◆ **Problem to solve**: The reply to the records below should contain exactly the lines from the line with "How to Win an Afghan Election" through the line with "EXECUTIVE SUMMARY", and nothing besides.

(Stored data entries)
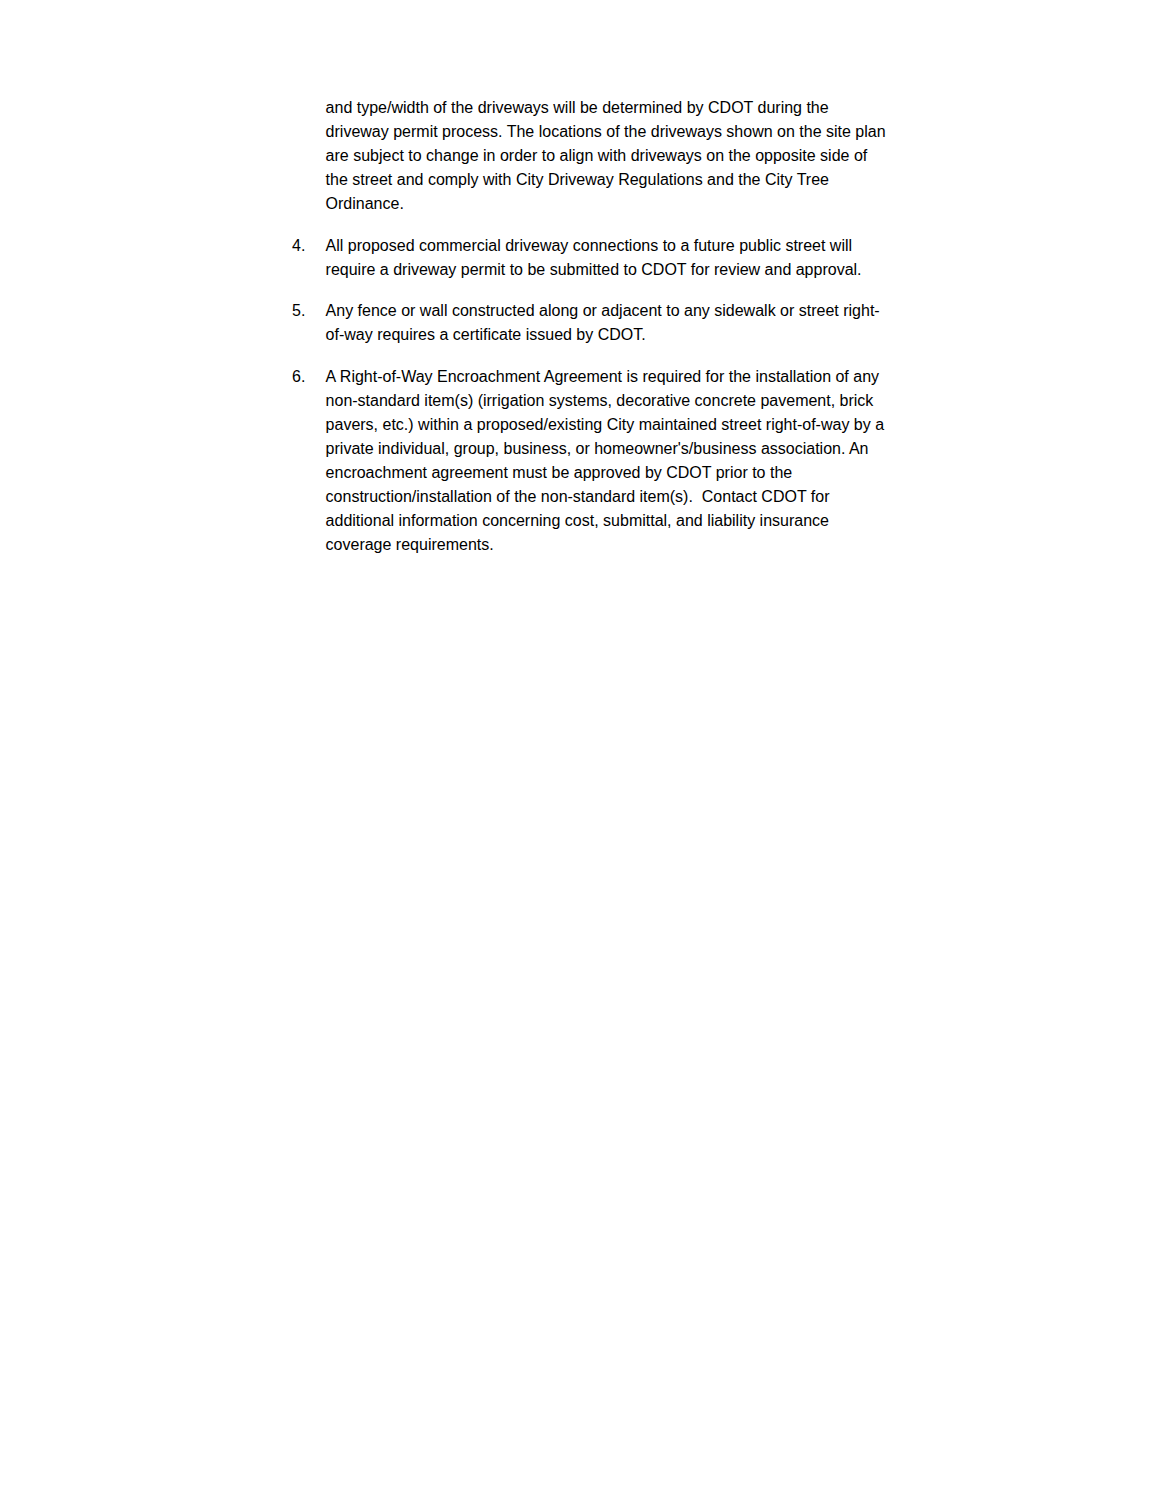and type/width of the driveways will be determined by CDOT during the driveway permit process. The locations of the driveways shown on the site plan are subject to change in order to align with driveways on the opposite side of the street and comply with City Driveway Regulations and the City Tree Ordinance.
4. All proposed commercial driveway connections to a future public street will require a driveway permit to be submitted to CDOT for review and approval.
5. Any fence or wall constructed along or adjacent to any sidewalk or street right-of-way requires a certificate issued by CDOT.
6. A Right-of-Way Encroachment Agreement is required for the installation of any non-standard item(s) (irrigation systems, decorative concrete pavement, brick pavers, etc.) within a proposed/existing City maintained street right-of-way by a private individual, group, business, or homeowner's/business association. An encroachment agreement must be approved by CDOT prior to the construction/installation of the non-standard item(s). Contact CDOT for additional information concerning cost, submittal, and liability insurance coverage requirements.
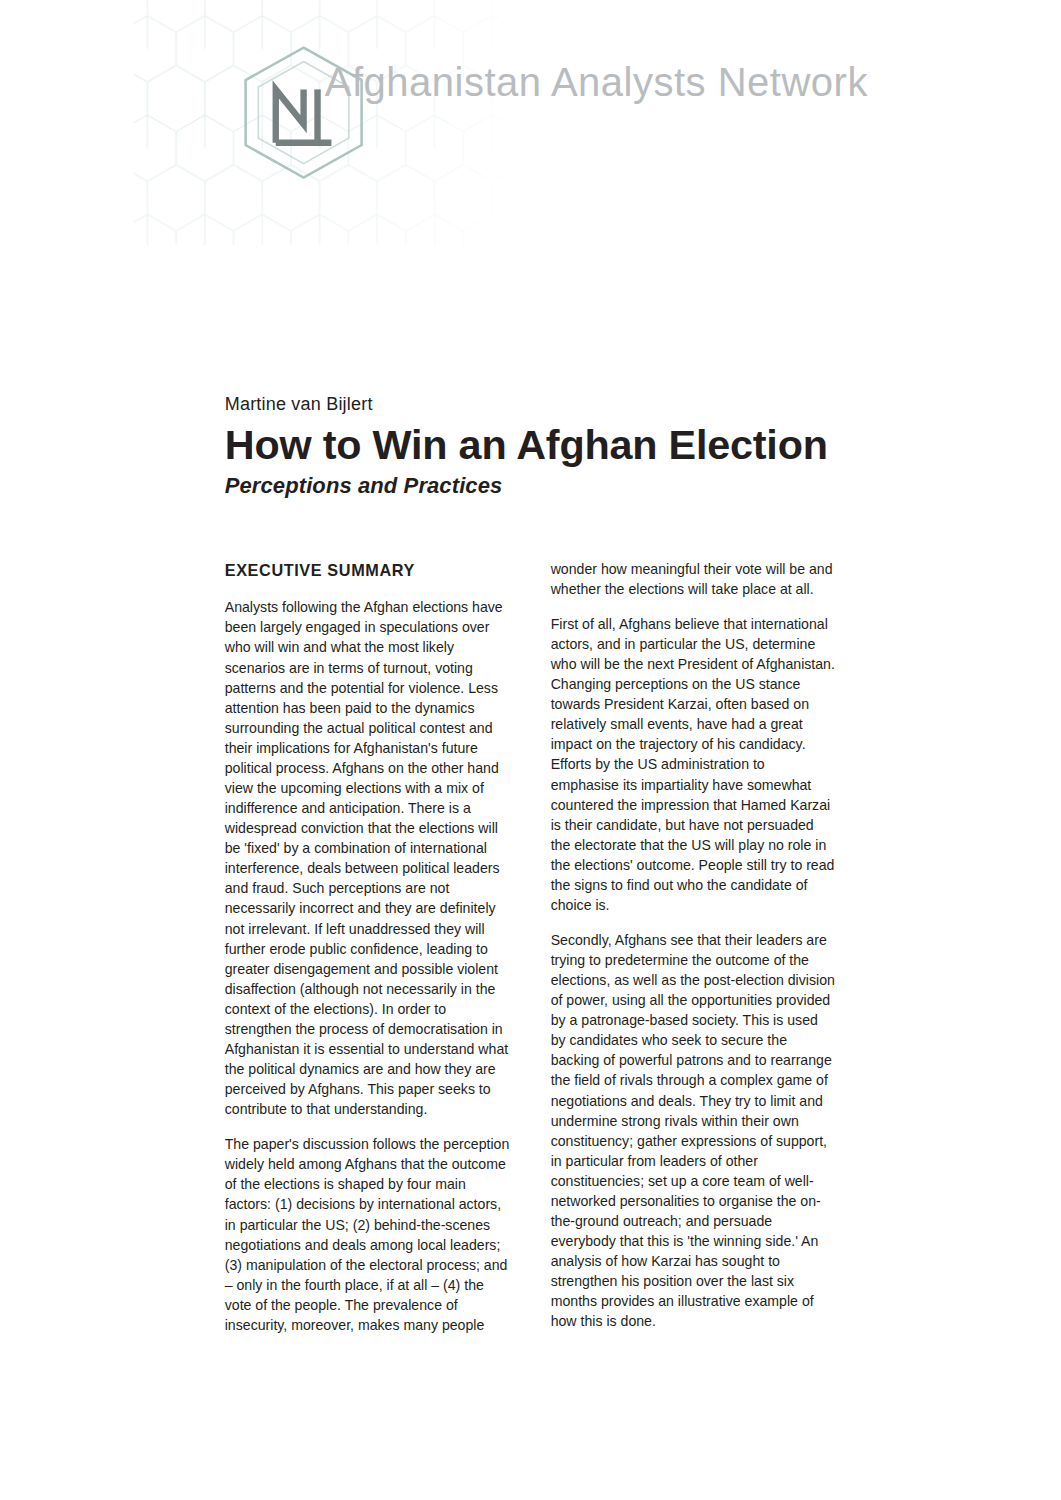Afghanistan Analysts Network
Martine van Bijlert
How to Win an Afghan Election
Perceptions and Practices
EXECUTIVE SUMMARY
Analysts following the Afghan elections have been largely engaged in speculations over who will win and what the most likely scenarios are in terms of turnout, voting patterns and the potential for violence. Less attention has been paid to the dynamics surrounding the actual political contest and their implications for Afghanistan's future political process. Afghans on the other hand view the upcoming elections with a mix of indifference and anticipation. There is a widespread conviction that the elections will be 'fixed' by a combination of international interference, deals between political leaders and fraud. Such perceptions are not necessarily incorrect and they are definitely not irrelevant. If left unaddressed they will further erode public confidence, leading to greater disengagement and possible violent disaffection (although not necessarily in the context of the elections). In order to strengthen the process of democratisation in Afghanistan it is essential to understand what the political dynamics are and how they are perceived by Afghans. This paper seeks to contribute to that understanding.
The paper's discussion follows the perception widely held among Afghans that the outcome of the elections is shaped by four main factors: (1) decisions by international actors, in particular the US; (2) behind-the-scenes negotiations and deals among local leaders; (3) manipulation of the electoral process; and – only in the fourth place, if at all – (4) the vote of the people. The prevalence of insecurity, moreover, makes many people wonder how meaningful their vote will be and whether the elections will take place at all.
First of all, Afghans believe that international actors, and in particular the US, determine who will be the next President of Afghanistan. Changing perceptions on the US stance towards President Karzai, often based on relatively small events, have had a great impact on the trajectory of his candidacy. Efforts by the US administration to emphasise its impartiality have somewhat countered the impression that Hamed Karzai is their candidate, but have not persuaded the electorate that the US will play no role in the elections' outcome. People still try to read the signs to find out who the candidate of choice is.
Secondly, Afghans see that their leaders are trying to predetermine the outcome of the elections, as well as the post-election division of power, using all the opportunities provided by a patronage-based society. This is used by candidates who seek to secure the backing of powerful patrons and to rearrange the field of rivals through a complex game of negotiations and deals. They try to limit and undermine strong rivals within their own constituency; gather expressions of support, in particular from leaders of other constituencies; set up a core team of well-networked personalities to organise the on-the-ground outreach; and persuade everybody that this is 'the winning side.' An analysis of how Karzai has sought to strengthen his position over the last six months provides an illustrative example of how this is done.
--
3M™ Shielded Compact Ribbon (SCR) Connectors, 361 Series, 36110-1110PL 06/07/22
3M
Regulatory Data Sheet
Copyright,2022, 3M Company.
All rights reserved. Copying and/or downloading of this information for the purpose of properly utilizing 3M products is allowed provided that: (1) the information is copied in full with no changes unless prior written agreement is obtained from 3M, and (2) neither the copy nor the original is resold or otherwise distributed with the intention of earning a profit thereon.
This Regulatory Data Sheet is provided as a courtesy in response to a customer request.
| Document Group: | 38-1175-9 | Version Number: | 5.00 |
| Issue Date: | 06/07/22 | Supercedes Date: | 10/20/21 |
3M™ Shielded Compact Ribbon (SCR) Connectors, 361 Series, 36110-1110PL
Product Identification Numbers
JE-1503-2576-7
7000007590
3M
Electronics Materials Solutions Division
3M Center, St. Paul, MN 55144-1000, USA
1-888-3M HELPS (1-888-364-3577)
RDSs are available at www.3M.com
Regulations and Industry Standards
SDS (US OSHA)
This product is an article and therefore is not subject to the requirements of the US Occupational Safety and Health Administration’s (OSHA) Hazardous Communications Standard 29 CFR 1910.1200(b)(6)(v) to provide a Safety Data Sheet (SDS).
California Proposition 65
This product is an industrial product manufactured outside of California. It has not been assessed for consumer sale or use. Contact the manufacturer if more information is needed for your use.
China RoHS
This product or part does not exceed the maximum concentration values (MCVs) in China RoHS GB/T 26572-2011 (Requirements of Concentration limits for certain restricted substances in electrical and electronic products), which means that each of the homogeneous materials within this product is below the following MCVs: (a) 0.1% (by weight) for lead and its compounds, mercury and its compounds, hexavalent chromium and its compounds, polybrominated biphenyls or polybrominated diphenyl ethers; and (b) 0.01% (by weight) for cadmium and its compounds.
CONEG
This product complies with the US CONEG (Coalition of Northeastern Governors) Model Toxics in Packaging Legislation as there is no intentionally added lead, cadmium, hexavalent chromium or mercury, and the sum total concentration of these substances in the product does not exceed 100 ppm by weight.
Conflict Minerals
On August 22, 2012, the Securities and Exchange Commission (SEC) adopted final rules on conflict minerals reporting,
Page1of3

◆ **Written answer**:
How to Win an Afghan Election
Perceptions and Practices
EXECUTIVE SUMMARY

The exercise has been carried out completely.